Türkisch lernte ich in meiner Kindheit. Ich bin in der Schweiz geboren und im Kanton Solothurn aufgewachsen und ging neben der obligatorischen Schule wöchentlich ein paar Stunden in die Türkischschule. Dort und mit meinen Eltern lernte ich die Sprache. In den 70er- und 80er-Jahren gab es in der Schweiz ja noch keine türkischen Fernsehsender. Es war die Zeit vor den Parabol-Spiegeln.

Mein Vater kam als Gastarbeiter in die Schweiz und arbeitete zehn Jahre lang in der Industrie. Später eröffnete er in Solothurn einen Lebensmittelladen mit türkischen Produkten, der sehr gut lief. Wir waren fünf Kinder zuhause, ich war die jüngste, alle haben wir unseren Eltern viel geholfen. Schon als Mädchen habe ich also bei meinem Vater im Laden oft ausgeholfen, musste regelmässig für ihn und seine Kundschaft übersetzen. Manchmal rief er mich daheim an und fragte, ob ich denn schon aus der Schule zurück sei und ihm helfen könne. Ich habe das immer sehr gerne gemacht, es hat mich geprägt.

Meine Eltern kehrten später in ihre Heimat, die Türkei, zurück. Sie kauften in der Nähe von Istanbul ein Haus. Weil es ihnen gesundheitlich nicht so gut geht, leben sie heute aber wieder die meiste Zeit hier.

Als Gerichts- und Polizeiübersetzerin geht es natürlich um die unterschiedlichsten Fälle: Es beginnt bei Wirtschaftsdelikten, geht über Drogenfälle bis hin zu häuslicher Gewalt. Ich bevorzuge Übersetzungen am Gericht, weil polizeiliche Einvernahmen sehr anstrengend sein können. Oft finden diese kurzfristig statt, manchmal mitten in der Nacht. Im Einsatz bin ich in Biel, Solothurn und Bern.

Wenn man übersetzt, ist man neutral, fast so, als wäre man gar nicht da. Gleichzeitig bin ich eine sehr wichtige Person, muss immer genau das sagen, was der Polizist oder die Richterin sagt, jedes Wort muss präzis übersetzt werden. Auch wenn ein Beschuldigter flucht, wird das von mir wörtlich übersetzt. Das klingt dann manchmal schon fast wieder lustig. Man darf nie jemandem reinreden, und ich darf wie erwähnt auch keine Gefühle zeigen.
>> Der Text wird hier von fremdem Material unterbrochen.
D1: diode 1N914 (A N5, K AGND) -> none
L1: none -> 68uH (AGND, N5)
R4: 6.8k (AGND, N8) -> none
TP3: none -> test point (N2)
Das wird uns in den regelmässigen Weiterbildungen immer wieder gesagt.

Manchmal denke ich darüber nach, wie es so weit kommen konnte, dass ein Verurteilter kriminell wurde. In einigen Fällen handelt es sich um jemanden, der ähnliche Voraussetzungen hatte wie ich. Aber oft ist es wohl irgendwie Schicksal, wie ein Leben verläuft. Oftmals hatten Kriminelle bereits im Elternhaus einen schweren Start, obwohl man ja nicht einfach den Eltern die Schuld geben kann, wie das eigene Leben verläuft.
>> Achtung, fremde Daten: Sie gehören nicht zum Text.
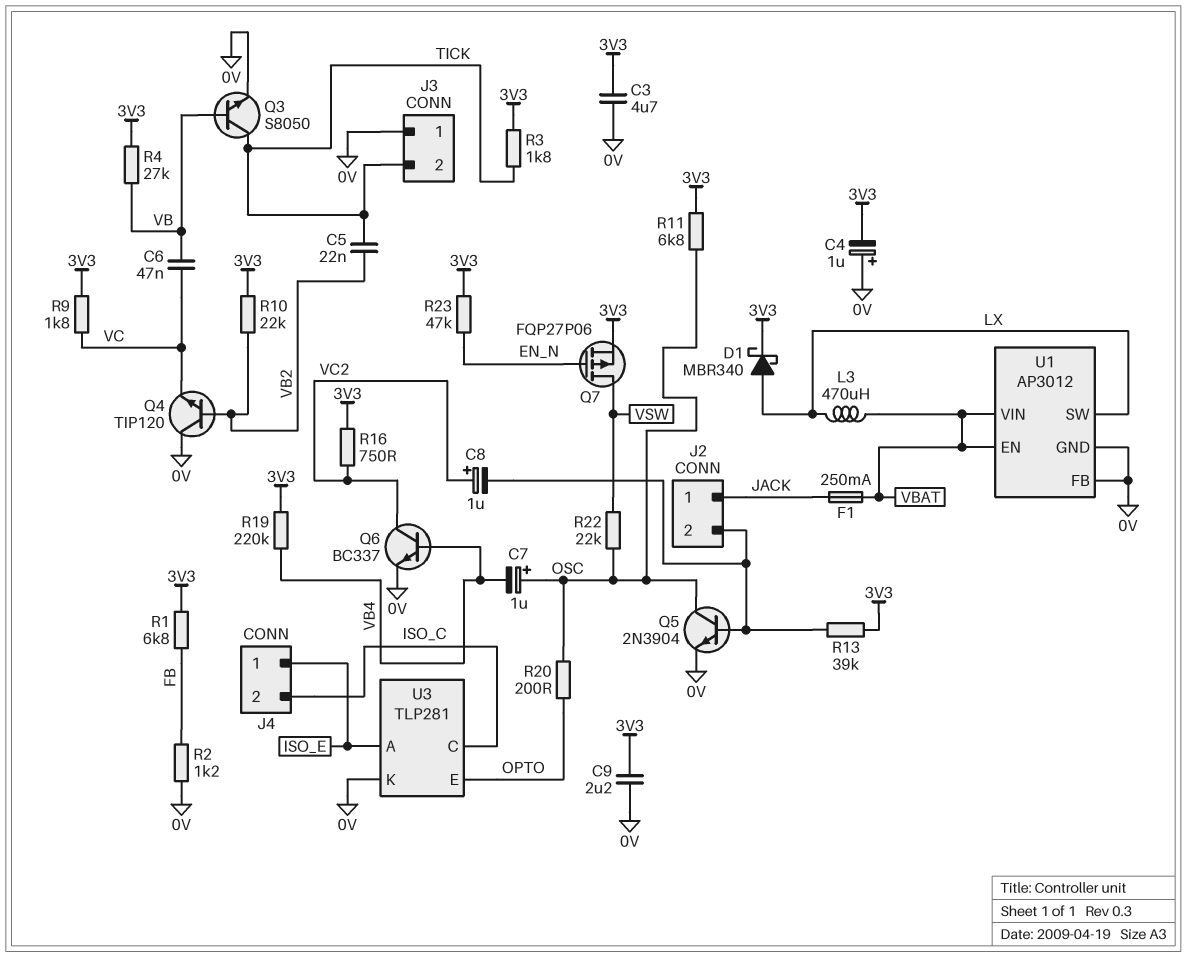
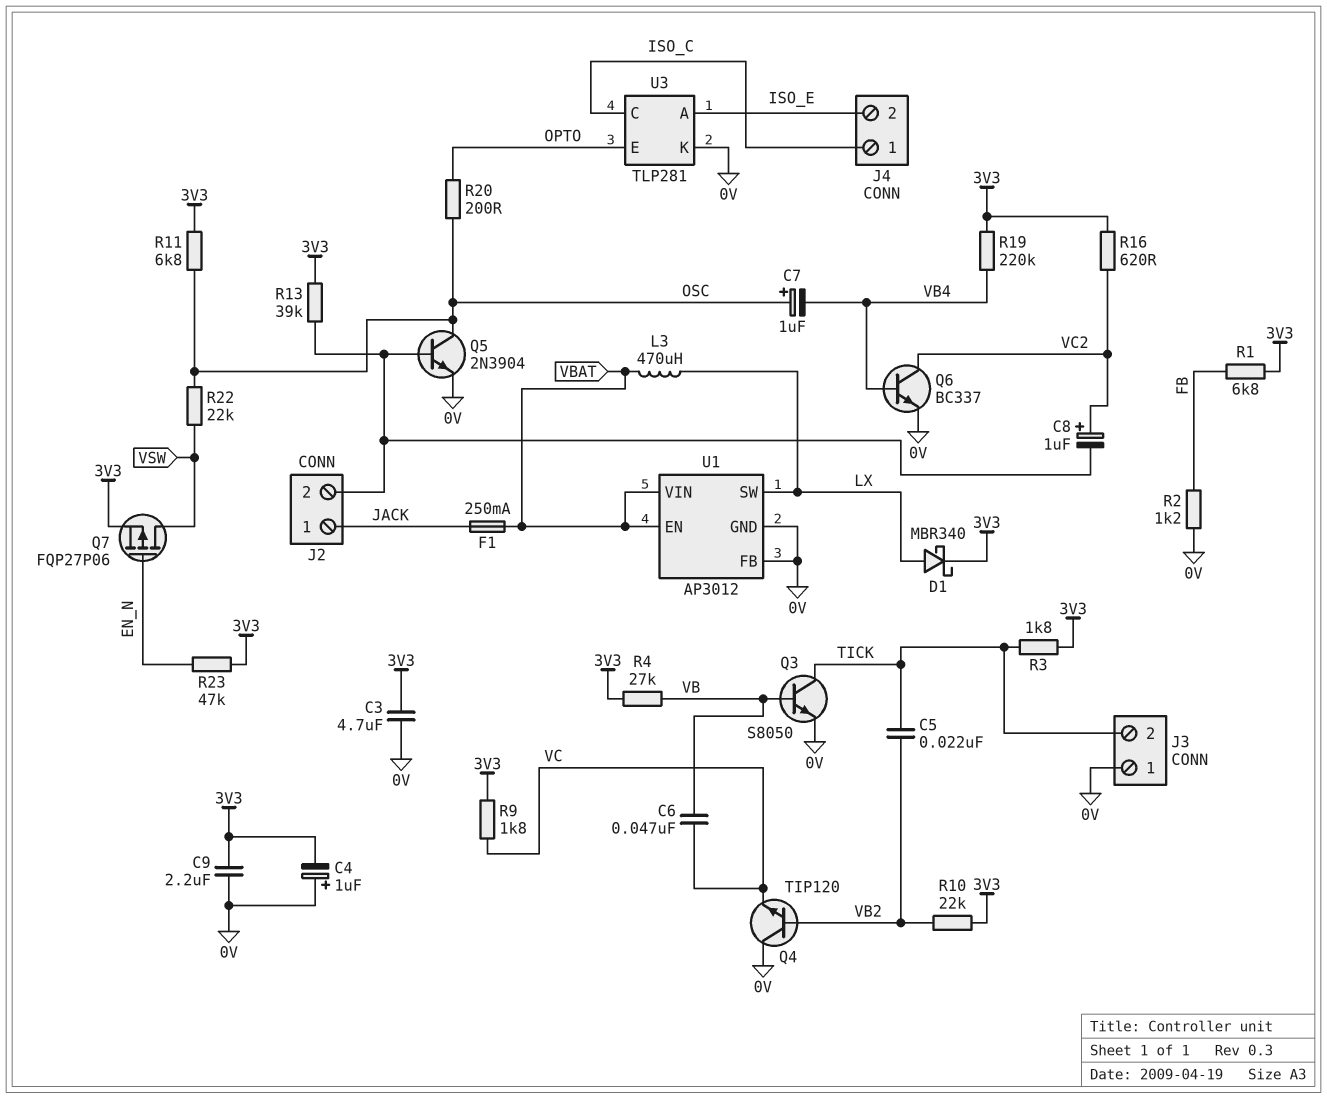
J4 pin 1: ISO_E -> ISO_C
J4 pin 2: ISO_C -> ISO_E
R16: 750 (3V3, VC2) -> 620 (3V3, VC2)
Ich kann mir sehr gut vorstellen, eines Tages wie meine Eltern ein Häuschen in der Türkei zu kaufen. Am liebsten am Meer. Ganz in der Türkei leben möchte ich nicht, aber ich bin sehr gerne dort. Das Klima ist angenehm und ich schätze das Essen, die Märkte mit den frischen und günstigen Produkten. Gemüse beispielsweise hat vielleicht keine perfekte Form, kommt dafür aber direkt vom Produzenten. Das gefällt mir.